Carrying on in Corot’s name


French artist Jean-Baptiste-Camille Corot -- who earned a hallowed place in art history by infusing 19th century landscape painting with a fresh breath of realism -- credited his teacher, Achille Etna Michallon, with advising him “to reproduce as scrupulously as possible what I saw in front of me.”

Unfortunately for Corot purists, lesser artists reproduced the master’s style as scrupulously as possible in paintings of their own and passed them on as his work.

Art historians say Corot did authorize some of his imitators to put his signature on their paintings so they could charge higher prices. But his popularity and generosity have given him the dubious distinction of being the world’s most faked artist.


That’s the conclusion of a survey conducted by ARTnews and published in the June issue of the New York-based magazine. Rubens and Rembrandt, whose authorship is often questioned, are not on the list of “The 10 Most Faked Artists.” But Corot has lots of company: Giorgio de Chirico, Salvador Dali, Honore Daumier, Vincent van Gogh, Kazimir Malevich, Amedeo Modigliani, Frederic Remington, Auguste Rodin and Maurice Utrillo.

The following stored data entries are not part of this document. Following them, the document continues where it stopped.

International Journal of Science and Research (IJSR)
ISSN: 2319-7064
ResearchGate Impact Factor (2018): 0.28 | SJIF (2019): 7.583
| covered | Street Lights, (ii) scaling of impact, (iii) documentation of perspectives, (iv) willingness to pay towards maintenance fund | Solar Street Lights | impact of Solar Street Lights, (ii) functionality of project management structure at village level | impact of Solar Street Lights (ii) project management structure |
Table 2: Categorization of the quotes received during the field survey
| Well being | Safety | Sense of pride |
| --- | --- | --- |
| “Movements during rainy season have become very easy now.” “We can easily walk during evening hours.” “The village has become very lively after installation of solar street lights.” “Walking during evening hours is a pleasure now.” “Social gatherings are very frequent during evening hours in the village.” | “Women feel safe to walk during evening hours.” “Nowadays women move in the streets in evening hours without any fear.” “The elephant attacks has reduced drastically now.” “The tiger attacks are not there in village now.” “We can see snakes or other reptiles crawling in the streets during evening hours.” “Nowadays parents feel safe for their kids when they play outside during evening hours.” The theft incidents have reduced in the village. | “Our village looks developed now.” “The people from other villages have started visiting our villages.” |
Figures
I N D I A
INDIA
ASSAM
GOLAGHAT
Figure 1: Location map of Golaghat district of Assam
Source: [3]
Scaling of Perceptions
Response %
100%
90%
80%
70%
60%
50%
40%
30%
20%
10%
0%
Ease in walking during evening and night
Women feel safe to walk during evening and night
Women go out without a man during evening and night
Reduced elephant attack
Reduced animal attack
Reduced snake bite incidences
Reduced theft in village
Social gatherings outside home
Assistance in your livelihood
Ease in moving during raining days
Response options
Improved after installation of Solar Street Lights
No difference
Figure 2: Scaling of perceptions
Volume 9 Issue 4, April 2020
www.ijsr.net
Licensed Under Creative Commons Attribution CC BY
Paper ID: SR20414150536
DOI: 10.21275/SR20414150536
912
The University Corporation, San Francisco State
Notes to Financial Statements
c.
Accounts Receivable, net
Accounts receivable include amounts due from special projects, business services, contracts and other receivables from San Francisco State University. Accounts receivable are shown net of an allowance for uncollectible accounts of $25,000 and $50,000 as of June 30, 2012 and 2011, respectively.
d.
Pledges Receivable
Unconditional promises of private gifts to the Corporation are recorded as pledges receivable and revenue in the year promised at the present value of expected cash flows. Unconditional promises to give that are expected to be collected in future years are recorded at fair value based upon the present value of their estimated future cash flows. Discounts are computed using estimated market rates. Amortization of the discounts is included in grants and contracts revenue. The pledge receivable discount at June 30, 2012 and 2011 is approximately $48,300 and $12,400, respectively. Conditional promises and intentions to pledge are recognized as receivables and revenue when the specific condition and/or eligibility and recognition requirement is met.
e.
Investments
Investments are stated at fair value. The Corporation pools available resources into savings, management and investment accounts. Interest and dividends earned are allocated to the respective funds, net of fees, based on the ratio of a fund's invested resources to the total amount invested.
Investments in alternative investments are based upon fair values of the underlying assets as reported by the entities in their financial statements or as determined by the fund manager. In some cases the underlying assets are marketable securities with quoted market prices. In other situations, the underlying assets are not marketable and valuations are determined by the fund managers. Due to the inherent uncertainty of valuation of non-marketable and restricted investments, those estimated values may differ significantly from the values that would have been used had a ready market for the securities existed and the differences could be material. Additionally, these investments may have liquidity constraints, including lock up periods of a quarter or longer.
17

Not all works now deemed to be forgeries were executed with fraudulent intent. Works made entirely or in part by artists’ assistants, copies by talented students, signatures added long after the paint was dry and mistaken attributions all contribute to the confusion.

What’s to be done? The magazine ends its report with a quote from the late Theodore Rousseau, vice director and curator in chief of the Metropolitan Museum of Art in New York: “We should all realize that we can only talk about the bad forgeries, the ones that have been detected; the good ones are still hanging on the walls.”